_Supplied passage_.
* * * * * * *

Coach Reports First Quarter Earnings Per Share of $0.77

  Coach Reports First Quarter Earnings Per Share of $0.77

       Completes Acquisition of Retail Businesses in Korea and Malaysia

            Establishes New $1.5 Billion Stock Repurchase Program

Business Wire

NEW YORK -- October 23, 2012

Coach, Inc. (NYSE: COH, SEHK: 6388), a leading marketer of modern classic
American accessories, today reported sales of $1.16 billion for its first
fiscal quarter ended September 29, 2012, compared with $1.05 billion reported
in the same period of the prior year, an increase of 11%. Net income for the
quarter totaled $221 million, with earnings per diluted share of $0.77. This
compared to net income of $215 million and earnings per share of $0.73 in the
prior year’s first quarter, representing increases of 3% and 6%, respectively.

Concurrently, the company also announced that its Board of Directors has
authorized the repurchase of up to $1.5 billion of its outstanding common
stock by June 30, 2015.

Lew Frankfort, Chairman and Chief Executive Officer of Coach, Inc., said, “We
were pleased with our results this quarter, highlighted by double-digit top
line growth, with strong comparable stores sales – most notably in North
America and China. We continued to make progress against our strategic
initiatives - enhancing our leadership position in the North American women’s
bag and accessory category through fashion innovation, aggressively growing
our international business, becoming a market leader in the Men’s accessories
category and harnessing the power of the digital world. In addition, during
the quarter, we completed the acquisition of our domestic distributors in
Korea and Malaysia.”

* * * * * * *

_Problems to solve_.
A: According to the Coach earnings release, what net income did the company report for its first fiscal quarter?
B: List each strategic initiative that Lew Frankfort names in the Coach earnings release.
C: Carry on the Coach earnings release past its final sentence.
The data that comes next is separate material, unrelated to the Coach earnings release.

_Entries provided_.
* * * * * * *

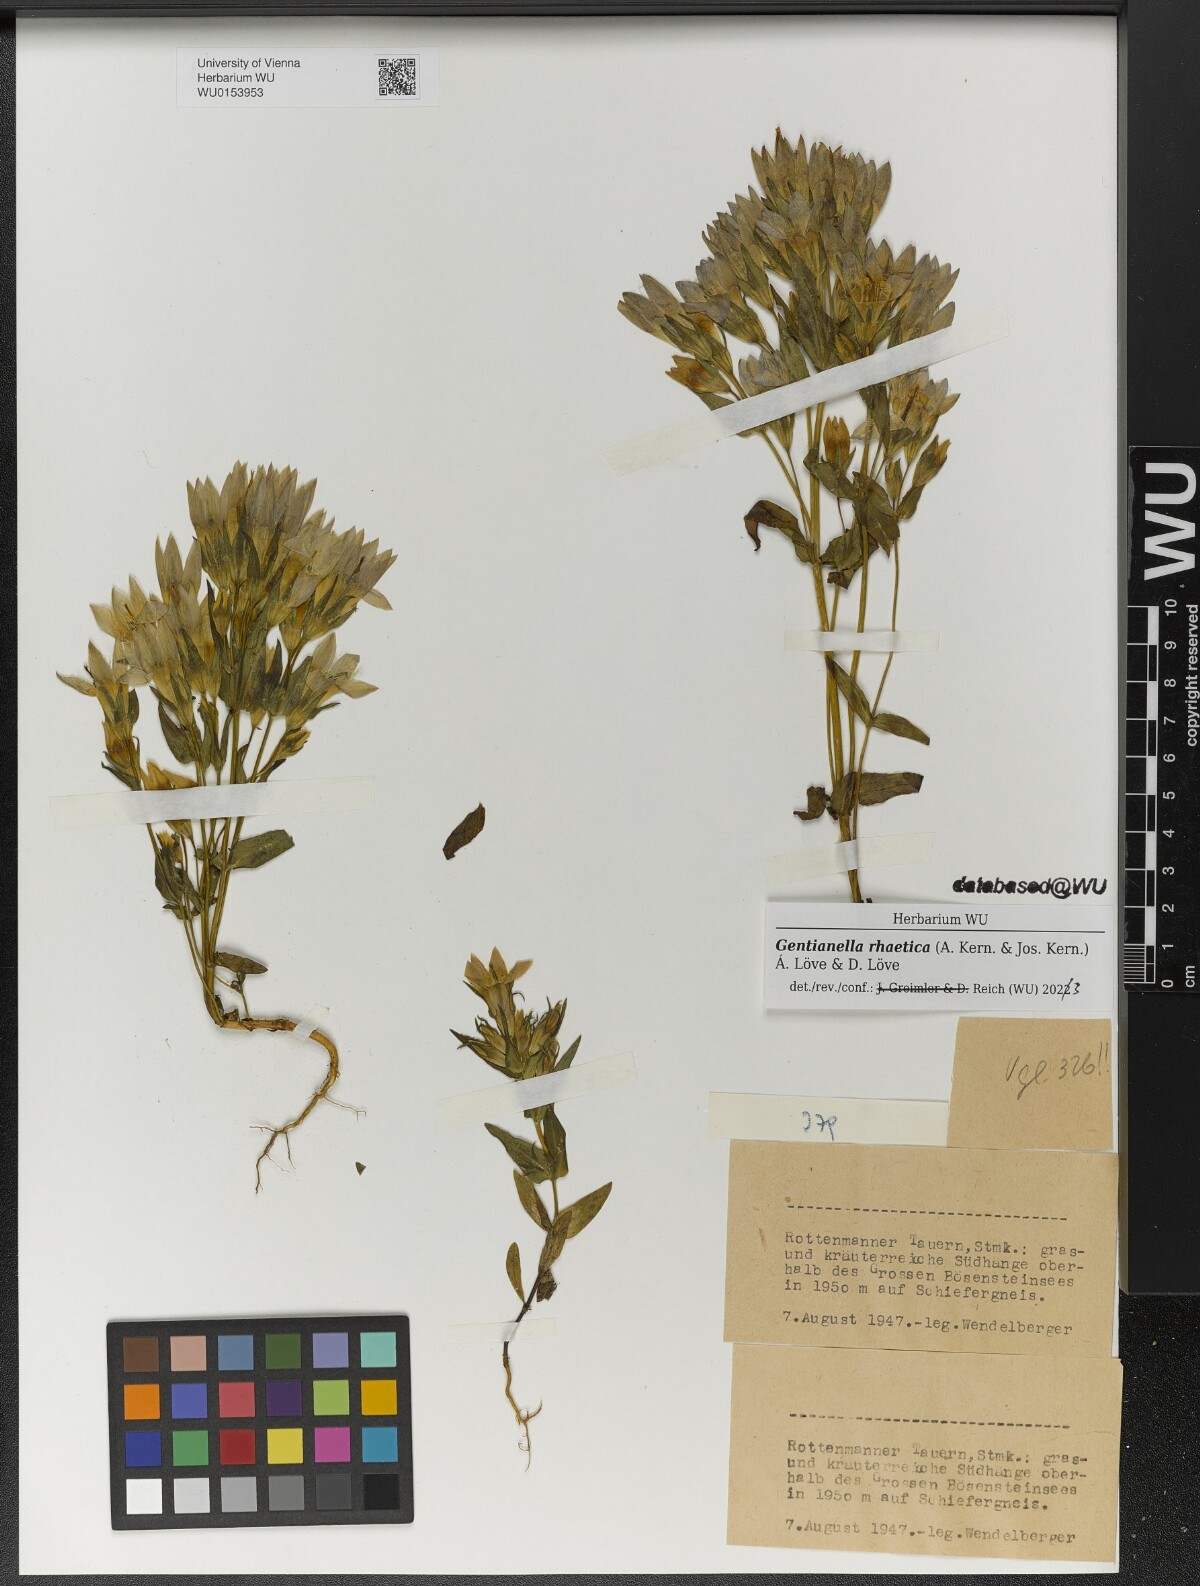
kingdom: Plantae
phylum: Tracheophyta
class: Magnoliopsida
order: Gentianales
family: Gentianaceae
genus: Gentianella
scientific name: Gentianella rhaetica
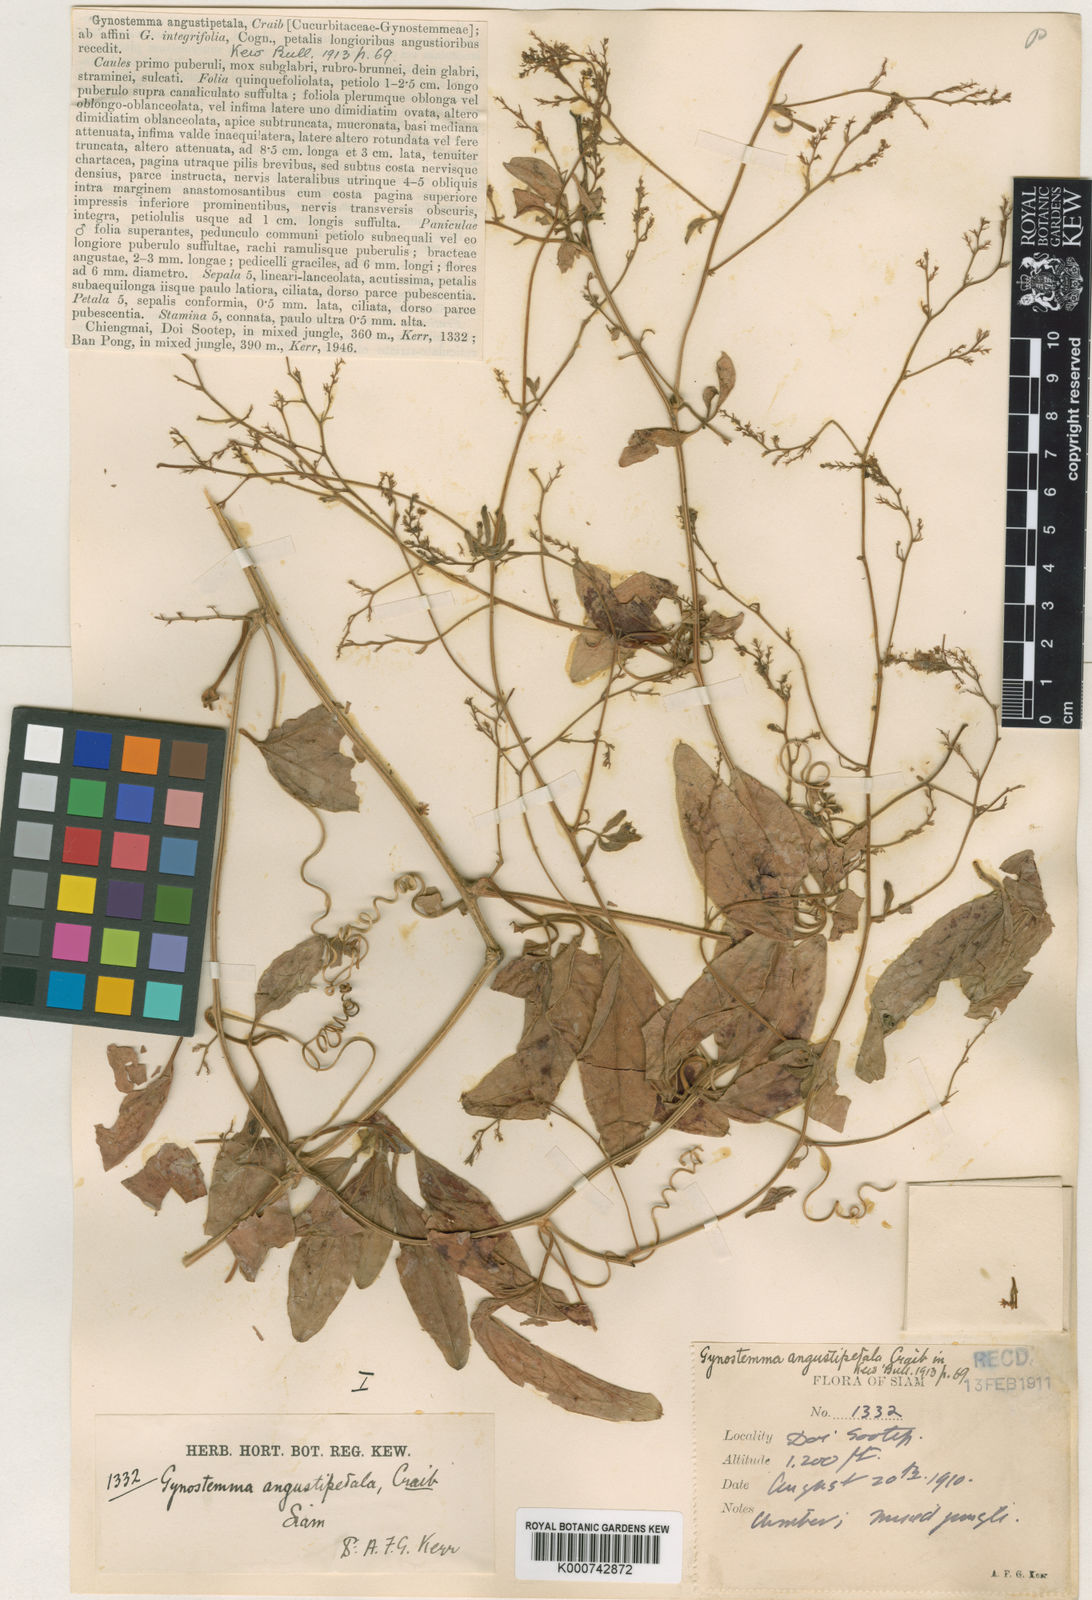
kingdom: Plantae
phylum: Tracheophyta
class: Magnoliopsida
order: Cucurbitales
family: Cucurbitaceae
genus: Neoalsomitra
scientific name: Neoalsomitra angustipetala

* * * * * * *

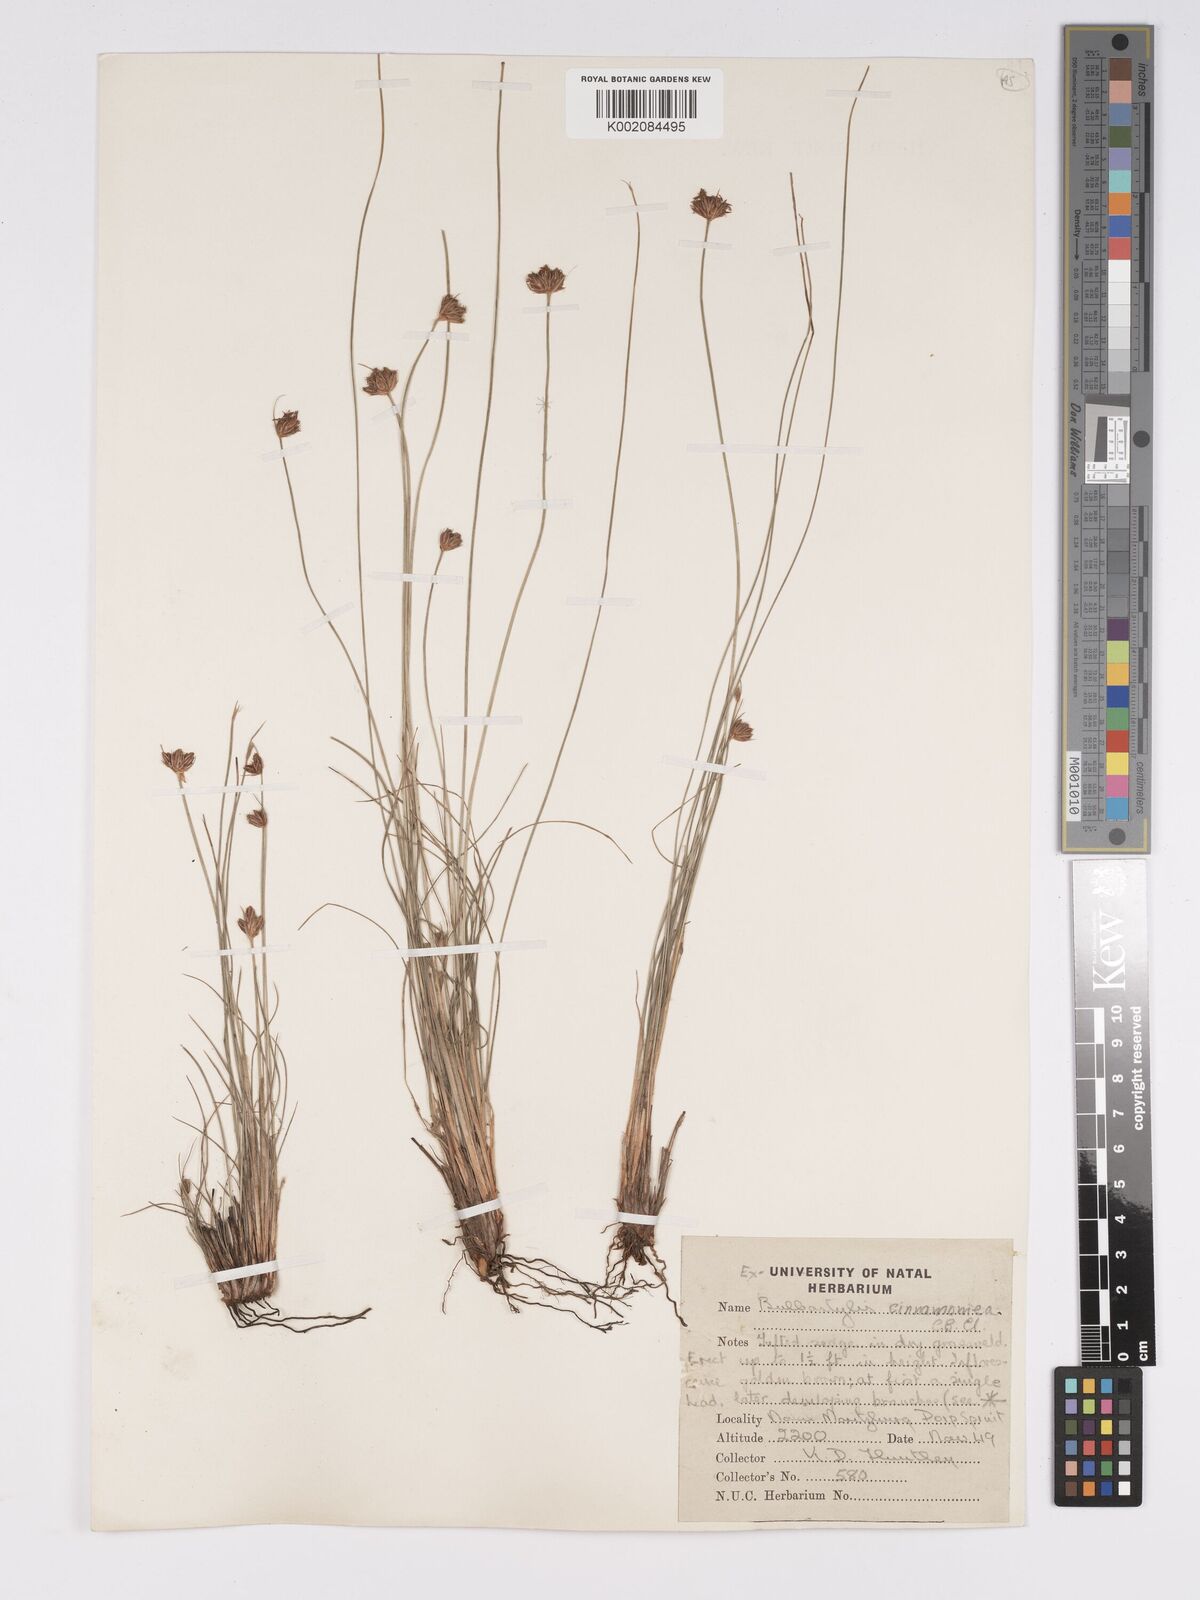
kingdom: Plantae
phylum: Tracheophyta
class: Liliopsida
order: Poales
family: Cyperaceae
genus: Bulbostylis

* * * * * * *

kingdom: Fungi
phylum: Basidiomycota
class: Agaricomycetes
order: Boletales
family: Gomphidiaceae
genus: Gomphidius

* * * * * * *

_Responses per task_.
A: $221 million

B:
- Enhancing the leadership position in the North American women's bag and accessory category through fashion innovation
- Aggressively growing the international business
- Becoming a market leader in the Men's accessories category
- Harnessing the power of the digital world

C:
For the quarter, operating income totaled $332 million, up 3% from the $322
million reported in the comparable year-ago period, while operating margin was
28.6% versus 30.7% reported for the prior year. As previously announced,
long-term growth investments, notably in Asia, impacted profitability levels
in the period. During the quarter, gross profit rose 11% to $845 million from
$765 million a year ago. Gross margin remained high at 72.8%, even with prior
year. SG&A expenses as a percentage of net sales increased, reflecting the
impact of the newly-acquired retail businesses in Korea and Malaysia and
totaled 44.2%, as compared to 42.1% reported in the year-ago quarter.

The company also announced that during the first fiscal quarter, it
repurchased and retired nearly 3.1 million shares of its common stock at an
average cost of $56.59, spending a total of $175 million. At the end of the
period, about $85 million remained under the company’s prior repurchase

As noted in Coach’s Form 8-K filing earlier this month, the company has
changed its reportable segments to a geographic focus, recognizing the
expansion and growth of sales through its international markets. Based on
these segments, first fiscal quarter sales results in each of Coach’s primary
channels of distribution were as follows:

  *Total North American sales increased 8%, to $784 million from $729 million
    last year. North American direct sales rose 11% for the quarter with
    comparable store sales up 5.5%. At POS, sales in North American 
    department stores were essentially even with prior year while shipments
    into department stores declined, as inventories were planned lower.
  *International sales increased 15% to $362 million from $314 million last
    year.  China results continued very strong, with total sales up nearly 40%
    and comparable store sales rising at a double-digit rate. Shipments into
    international wholesale accounts rose sharply reflecting strong underlying
    POS sales trends. In Japan, sales rose 1% on a constant-currency basis,
    while dollar sales were even with the prior year, adjusted for a slightly
    weaker yen.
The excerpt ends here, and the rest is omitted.